Teacher Mayra Lagunas, right, works with students Hugo Esparza, center, and Janeth Carhuamaca, left, on math during a GED class at the community hub at John H. Amesse Elementary School. (Helen H. Richardson / The Denver Post)

Migrants are among the more than 4,000 families served

The hubs cost approximately $737,000 each to run, for a total yearly cost of about $4.4 million, according to Esmeralda De La Oliva, the district’s hubs director. When Marrero announced the initiative in 2022, he said the hubs would be partly funded with savings from cuts he made to the district’s central office as part of a reorganization.

In the past two years, the hubs have served more than 4,000 families, De La Oliva said. That includes more than 1,000 parents who are enrolled in adult education classes. In addition to GED and English language classes, some hubs offer classes to help parents pass citizenship tests and classes that teach Spanish to English-speaking parents.

About 350 newly arrived adults are enrolled in the classes and the hubs have served 600 migrant families this year, De La Oliva said. The GED classes are at capacity, and De La Oliva said she’s seeking more funding for the GED and English language classes, mini markets, and food pantries from private donors and nonprofit organizations including the Denver Public Schools Foundation’s newly launched New Arrivals, Students & Family Fund.

The work of serving migrant families, many of whom have harrowing stories, can weigh on the hearts and minds of hub staff, De La Oliva said, which is why the district plans to offer intensive self-care training for staff starting next month. But the work is making a difference.

De La Oliva recalled a family who came into a hub this school year looking for diapers three weeks after arriving from Colombia. Within a month, the mom was enrolled in GED and English language classes. Within two months, the dad was working for the DPS transportation department, which has been notoriously short-staffed.

The hub at Swansea Elementary in north Denver is a 15-minute walk from the Western Motor Inn, which has served as an unofficial shelter for hundreds of migrants. As of a month ago, Swansea had enrolled more than 50 migrant students — and the hub was serving their families and others who heard about it through word of mouth, Manager Sandra Carrillo said.

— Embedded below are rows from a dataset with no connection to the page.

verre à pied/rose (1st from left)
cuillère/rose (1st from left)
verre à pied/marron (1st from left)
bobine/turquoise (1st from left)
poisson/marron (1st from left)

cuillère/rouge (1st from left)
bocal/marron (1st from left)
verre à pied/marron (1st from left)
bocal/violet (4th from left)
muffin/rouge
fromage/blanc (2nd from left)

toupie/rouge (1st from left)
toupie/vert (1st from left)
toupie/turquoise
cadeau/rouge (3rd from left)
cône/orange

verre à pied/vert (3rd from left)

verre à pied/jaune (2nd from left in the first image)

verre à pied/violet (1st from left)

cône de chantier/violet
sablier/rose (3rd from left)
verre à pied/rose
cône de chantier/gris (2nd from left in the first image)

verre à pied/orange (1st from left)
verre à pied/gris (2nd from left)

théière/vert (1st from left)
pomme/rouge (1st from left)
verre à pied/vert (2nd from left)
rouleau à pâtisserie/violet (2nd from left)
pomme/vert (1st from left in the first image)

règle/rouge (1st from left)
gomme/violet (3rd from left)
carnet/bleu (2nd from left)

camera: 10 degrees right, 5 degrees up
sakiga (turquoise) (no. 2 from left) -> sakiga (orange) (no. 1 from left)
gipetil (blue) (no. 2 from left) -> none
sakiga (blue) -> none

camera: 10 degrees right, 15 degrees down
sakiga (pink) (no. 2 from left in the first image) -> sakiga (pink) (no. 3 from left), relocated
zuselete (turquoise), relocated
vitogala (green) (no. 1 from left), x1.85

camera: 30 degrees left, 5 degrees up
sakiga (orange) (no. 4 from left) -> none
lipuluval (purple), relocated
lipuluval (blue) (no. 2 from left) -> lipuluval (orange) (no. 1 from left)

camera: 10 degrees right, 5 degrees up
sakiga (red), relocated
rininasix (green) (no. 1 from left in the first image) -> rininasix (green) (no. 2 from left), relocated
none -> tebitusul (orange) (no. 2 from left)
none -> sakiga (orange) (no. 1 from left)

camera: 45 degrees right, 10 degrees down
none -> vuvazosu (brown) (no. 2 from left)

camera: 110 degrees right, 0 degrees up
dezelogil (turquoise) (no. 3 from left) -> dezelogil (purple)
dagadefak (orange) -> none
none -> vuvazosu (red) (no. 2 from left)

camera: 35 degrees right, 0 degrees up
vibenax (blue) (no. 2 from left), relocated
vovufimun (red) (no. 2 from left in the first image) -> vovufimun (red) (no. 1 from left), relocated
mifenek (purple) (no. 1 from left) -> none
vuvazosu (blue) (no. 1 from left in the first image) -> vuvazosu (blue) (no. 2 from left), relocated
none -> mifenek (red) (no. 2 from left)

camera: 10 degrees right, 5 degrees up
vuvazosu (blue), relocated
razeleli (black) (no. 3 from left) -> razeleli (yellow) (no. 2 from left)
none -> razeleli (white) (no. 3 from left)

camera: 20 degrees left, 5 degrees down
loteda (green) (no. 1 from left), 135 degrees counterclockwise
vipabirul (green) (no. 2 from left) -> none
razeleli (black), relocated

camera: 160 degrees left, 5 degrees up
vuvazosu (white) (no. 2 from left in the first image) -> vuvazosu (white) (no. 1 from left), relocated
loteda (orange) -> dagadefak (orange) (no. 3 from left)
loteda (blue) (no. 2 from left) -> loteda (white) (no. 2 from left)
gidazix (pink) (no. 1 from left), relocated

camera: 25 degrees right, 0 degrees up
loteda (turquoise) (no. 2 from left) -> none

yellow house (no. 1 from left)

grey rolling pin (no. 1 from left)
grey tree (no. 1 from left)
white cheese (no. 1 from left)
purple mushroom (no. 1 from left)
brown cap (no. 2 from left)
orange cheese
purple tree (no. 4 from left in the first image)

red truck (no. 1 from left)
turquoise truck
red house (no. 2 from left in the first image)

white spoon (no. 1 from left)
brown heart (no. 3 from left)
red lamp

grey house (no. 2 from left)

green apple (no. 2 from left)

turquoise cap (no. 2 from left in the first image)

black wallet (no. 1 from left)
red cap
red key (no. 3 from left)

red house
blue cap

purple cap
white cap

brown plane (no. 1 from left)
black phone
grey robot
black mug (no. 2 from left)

People would walk through the hub door, sometimes in groups of six or more family members, Carrillo said. “They were like, ‘We just arrived today.’” Hub staff jumped in, providing everything from socks and underwear to help enrolling families’ 4-year-olds in Colorado’s new free preschool program.

Among the new arrivals at the Swansea hub was a 27-year-old man who is blind, Carrillo said. He doesn’t have any documentation from Venezuela that he’s legally blind. That has led to roadblocks in getting services such as RTD’s Access-a-Ride, which provides transportation to riders with disabilities. But the hub is doing its best to clear those roadblocks for its own offerings.

The man’s goal is to eventually study economics and computer science at a university, Carrillo said. He enrolled in the hub’s English classes but all of the materials were on paper. Carrillo said the hubs’ higher-ups were quick to approve the hub working with a local nonprofit to get the man the software he needs to participate in the classes.

“When families let us know they’re going through something, it’s working with everyone in the community to see who has resources,” Carrillo said.

While the work can be complicated, the goal is not.

As Carrillo noted, “Happier families, happier students.”